The Observer, April 11, 2008
Volume XL, Issue 24
Outside the Circle
Judge rejects ban on alcohol ads
Last week, a federal judge ruled Virginia's alcohol board violated the First Amendment protections of two student newspapers that challenged a ban on alcohol advertising.
Judge M. Hannah Lauck ruled in the decision that the state board failed to provide adequate evidence for the need to regulate the newspapers. In the decision, the judge recognized there was no evidence that the regulations had curbed alcohol abuse by students, that the advertisements were specifically geared toward under age drinkers, or that the regulation had any type of substantial impact (given the wide exposure of students to alcohol advertising elsewhere).
Student papers at the University of Virginia challenged the ban with support from the American Civil Liberties Union based on the 2004 rejecttion of the Pennsylvania law that prohibited student newspapers from accepting payment for running alcohol advertisements.
If you text in class, this prof will leave
While some professors look the other way when students text during class, Laurence Thomas of Syracuse University will leave the classroom if he catches a student texting or reading a newspaper in class. It doesn't matter if it's one text or a few. If you text, he will leave.

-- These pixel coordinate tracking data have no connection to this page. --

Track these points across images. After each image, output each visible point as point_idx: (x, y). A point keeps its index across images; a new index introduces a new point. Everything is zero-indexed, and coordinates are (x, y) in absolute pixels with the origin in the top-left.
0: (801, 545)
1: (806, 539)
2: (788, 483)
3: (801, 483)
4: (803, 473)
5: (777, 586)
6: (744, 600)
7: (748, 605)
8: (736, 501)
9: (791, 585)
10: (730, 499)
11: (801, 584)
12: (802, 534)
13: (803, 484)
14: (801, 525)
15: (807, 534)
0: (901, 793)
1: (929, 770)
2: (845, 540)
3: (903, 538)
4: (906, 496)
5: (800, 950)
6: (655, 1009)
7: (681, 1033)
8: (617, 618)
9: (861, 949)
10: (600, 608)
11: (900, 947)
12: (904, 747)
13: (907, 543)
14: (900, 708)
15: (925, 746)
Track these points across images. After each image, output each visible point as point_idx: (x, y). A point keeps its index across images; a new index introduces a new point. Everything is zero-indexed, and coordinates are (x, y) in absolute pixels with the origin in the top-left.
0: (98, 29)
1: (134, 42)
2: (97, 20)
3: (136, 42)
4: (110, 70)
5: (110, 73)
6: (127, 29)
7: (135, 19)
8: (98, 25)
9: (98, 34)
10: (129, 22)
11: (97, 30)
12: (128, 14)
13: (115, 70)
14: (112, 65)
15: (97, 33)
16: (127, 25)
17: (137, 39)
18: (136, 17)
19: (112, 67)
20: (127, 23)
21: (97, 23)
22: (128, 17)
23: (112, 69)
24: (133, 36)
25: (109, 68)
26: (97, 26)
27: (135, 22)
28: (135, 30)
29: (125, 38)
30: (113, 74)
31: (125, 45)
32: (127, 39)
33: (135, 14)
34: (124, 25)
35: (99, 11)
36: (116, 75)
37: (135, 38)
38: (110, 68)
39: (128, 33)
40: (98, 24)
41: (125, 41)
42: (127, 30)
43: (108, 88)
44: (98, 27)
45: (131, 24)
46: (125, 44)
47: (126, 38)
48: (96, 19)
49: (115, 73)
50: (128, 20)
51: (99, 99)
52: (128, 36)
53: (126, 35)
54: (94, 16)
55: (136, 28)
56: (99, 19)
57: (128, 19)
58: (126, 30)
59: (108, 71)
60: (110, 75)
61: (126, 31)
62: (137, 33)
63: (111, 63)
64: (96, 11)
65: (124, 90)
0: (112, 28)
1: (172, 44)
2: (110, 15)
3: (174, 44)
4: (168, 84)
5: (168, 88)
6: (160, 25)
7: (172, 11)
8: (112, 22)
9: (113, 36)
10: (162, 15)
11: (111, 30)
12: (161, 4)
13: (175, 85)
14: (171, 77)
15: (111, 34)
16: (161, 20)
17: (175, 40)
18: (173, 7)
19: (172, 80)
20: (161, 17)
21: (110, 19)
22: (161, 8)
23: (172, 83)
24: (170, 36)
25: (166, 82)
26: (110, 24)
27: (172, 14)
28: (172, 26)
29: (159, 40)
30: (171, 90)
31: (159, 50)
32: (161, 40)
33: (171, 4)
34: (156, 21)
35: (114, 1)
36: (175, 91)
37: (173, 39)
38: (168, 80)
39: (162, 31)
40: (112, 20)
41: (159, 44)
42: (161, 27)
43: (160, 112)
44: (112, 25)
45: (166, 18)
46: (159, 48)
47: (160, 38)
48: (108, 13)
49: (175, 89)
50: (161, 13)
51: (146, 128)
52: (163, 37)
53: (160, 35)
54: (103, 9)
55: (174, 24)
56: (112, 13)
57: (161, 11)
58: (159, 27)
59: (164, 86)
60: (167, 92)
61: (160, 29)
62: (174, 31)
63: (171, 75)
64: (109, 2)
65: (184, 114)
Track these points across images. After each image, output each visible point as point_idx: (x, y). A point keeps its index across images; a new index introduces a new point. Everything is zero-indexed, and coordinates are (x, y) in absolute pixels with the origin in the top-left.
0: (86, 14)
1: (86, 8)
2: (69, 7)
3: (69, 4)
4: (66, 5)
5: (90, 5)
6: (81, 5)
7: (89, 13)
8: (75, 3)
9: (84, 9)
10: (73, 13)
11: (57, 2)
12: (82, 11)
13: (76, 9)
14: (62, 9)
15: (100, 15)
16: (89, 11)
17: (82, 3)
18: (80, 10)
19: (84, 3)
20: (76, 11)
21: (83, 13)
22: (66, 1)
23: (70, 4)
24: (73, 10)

That's what happened last week during a large lecture: a student in the front row sent a text message, and Thomas followed through on his threat (as he had done only days earlier). Afterwards, he sent an e-mail to the university's chancellor, dean, and all the students in the class explaining his actions and frustration with the "brazen" disrespect he had received. He also made sure to comment on the ethnicity of the violator and previous violators: Cuban and Latino.
Thomas expressed frustration that – especially as a minority scholar himself – he would be treated with such disrespect. "One might have thought that for all the talk about racism and the good of social equality, non-white students would be particularly committed to respecting a black professor," Thomas wrote.
Thomas then followed with a second e-mail that addressed the complaints of parents. "Everyone has to understand that respect is a two-way street. I respect you as I endeavor to do, and you respect me. My experience has been that confronting students directly and asking them to stop has virtually no effect. I walk out to underscore the importance of what this means to me," he wrote.
The e-mail went on: "Now, I do not know how this will unfold. But I will either not teach the course PHI 191 in the future or I will simply resign from Syracuse University. But what I will not do is tolerate such brazen disrespect for me. I am an old fashion (sic) individual in that I believe in principles of right and wrong that transcend every race/ethnicity and sexual identity."
The incident has prompted much campus-wide debate regarding what steps are appropriate for an instructor to assure respect during class. Thomas is an award-winning professor and has many fans around campus, but many are disturbed by the incidents that took place last week.
One student criticized, "We the students are the customers, the consumers, the ones who make the choice every day to pay attention or not. I pay approximately $30,000 to go here, whether I text in class or not. Laurence Thomas gets paid whether his students text in class or not. Does he think that this is the first time this has happened on any college campus? Had he acted like nearly 100 percent of the other college professors in this country, he would have shrugged it off and continued with his lecture, which he is getting paid to do. His deterring of the class and exit from the lecture only serves to highlight his own selfishness, as he will get paid while his paying students are having their time and money wasted. He needs to get over himself here."
One person sympathetic to Thomas posted on the website of the student paper The Daily Orange: "You have no idea what it's like trying to teach people and do something positive for them only to have them completely ignore you and disrespect your work by sending text messages or playing tic tac toe during class. It's ridiculous. Not only is it clearly affecting this man's work, but it is affecting the students that he is trying to teach as well."
A spokesperson for the university said Syracuse would not comment on the situation. And Thomas does not fear losing his job. He said that he hasn't been approached by any of his superiors and doesn't expect to be sanctioned. "Since I'm a tenured professor, you'd have to show criminal behavior or gross negligence," he said.
Court win for student downloaders
A group of students at Boston University won an early round in an effort to slow down the recording industry's crackdown on illegal downloading on campuses nationwide, The Boston Globe reported. A federal judge ruled last week that Boston University cannot reveal the names of student downloaders to recording companies until she can review the university's Internet service agreement in order to see what privacy protections it affords. She also demanded to review the names of the students who might have been using the electronic addresses sought by the recording companies. A lawyer representing the recording industry told The Globe that the judge's decision was merely procedural and that the recording industry recognized the privacy rights of students.